Around 9:40am PST we noticed site performance degredation & increased error rates. At this point we started monitoring the site closer to understand the scope/impact. At 10:08 we traced this to a significant outage event for Amazon Web Services (AWS). AWS communicated to their customers around 10:15amthat they were experiencing “increased error rates” with their storage service (S3). S3 is not only heavily used by (and a critical component of) Modestspark, but it is widely used by other applications (Netflix, Slack.com, Trello, Quora, etc.) as vital “plumbing” for Internet services. In addition to S3 issues, other core Amazon services (CDN, emailer, etc.) were offline – this crippled our ability to communicate out the issue to you sooner.
Unfortunately, as we learned today, built in redundancies that we thought were available from AWS did NOT work as advertised and their outage caused our site to become unavailable. To top things off, Amazon did a horrible job of communicating this outage to their customers – this kept us in the dark for longer than we would have liked and we’re keeping our fingers crossed that Amazon does a better job in the future communicating outages/issues like this so we can act accordingly.
As you’ll see below, our biggest takeaways from this incident will be relying less on 3rd party providers like Amazon for our communication serivces. Not being able to get the message out was frustrating for us as I’m sure it was for you not knowing what was going on!
We’ve experienced 99.98% (or greater) uptime consistently over the past 4 years and when an incident like this happens, we take it serious. We’re going to learn from it, do better and take steps to ensure that we don’t have a situation like this in the future.
What we plan to do:
- Develop a status page that does NOT rely on AWS in any way. We have one built but unfortuntely we discovered it had a tight coupling with certain S3 assets
- Develop a mass emailer (for Admin notification) that does NOT rely on Amazon S3 or AWS email services. we have one built but discovered it also has a dependency with AWS services (S3, SES)
- Use Twitter to communicate outages (@modestspark) . Most of you have never checked our Twitter feed, but I’d recommend following @modestspark for this reason.

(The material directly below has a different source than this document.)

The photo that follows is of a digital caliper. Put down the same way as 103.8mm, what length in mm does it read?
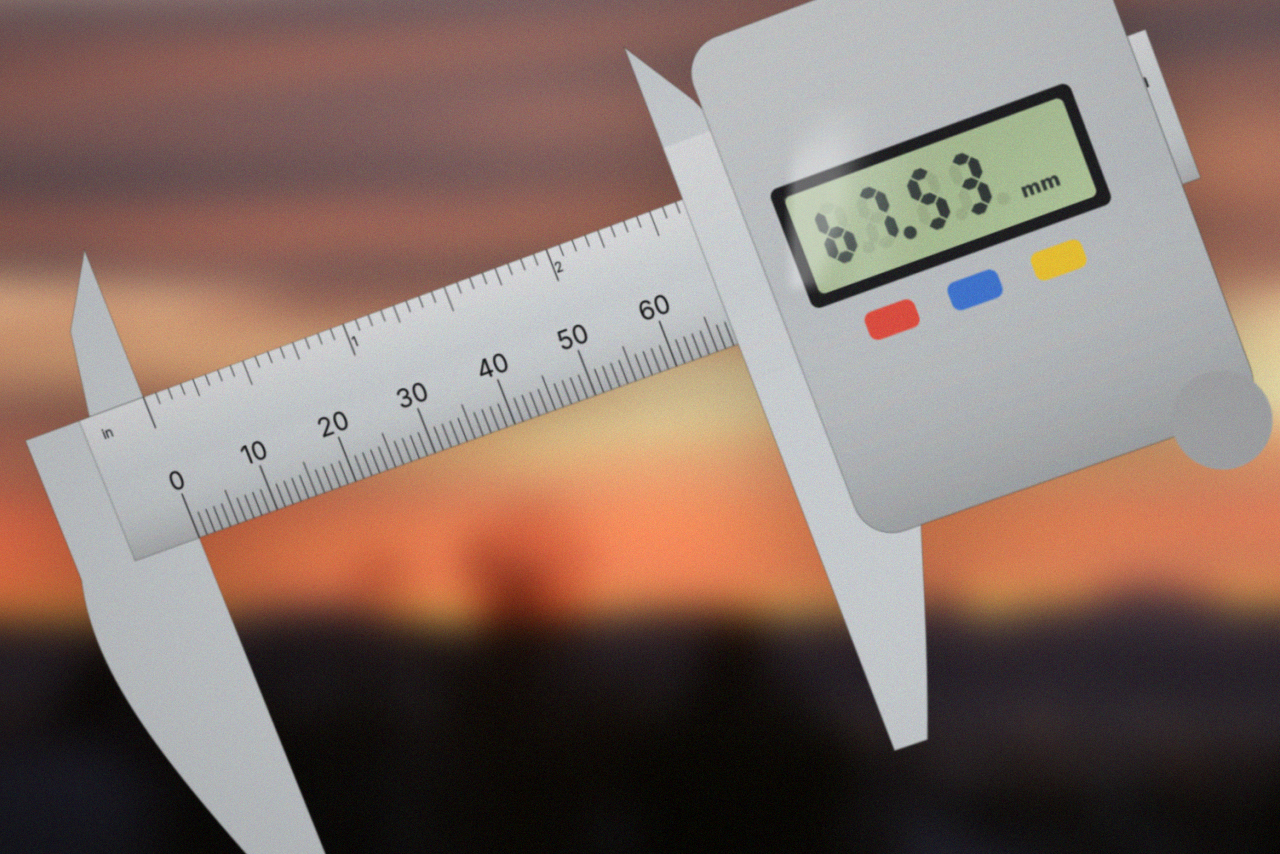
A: 67.53mm
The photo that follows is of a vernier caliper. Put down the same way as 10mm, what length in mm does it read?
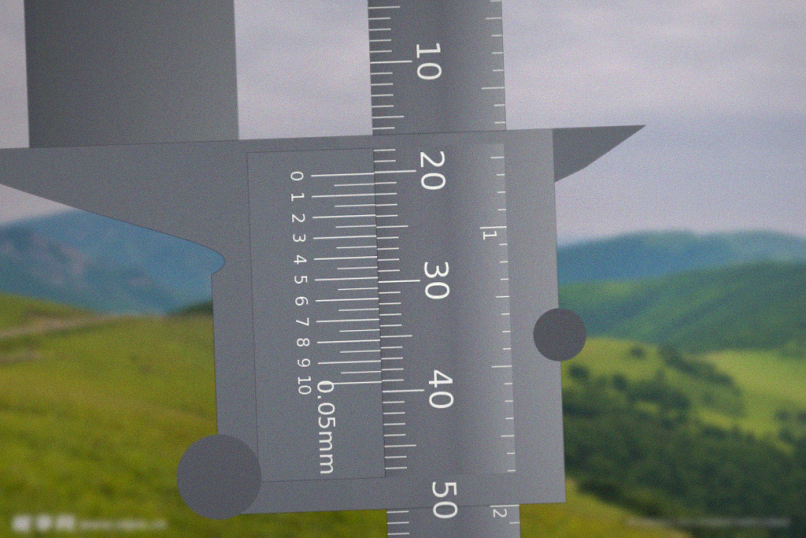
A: 20.1mm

We’ll use it as a channel to communicate events like this in the future should they occur.
We take outages like this seriously as we know that you’ve put your confidence in us to deliver an great Client Experience that needs to be availble when your Client’s want access. You have our commitment that, while we can’t eliminate events like this, we will work to minimize any occurance in the future.
Again, our apologies for this disruption in service.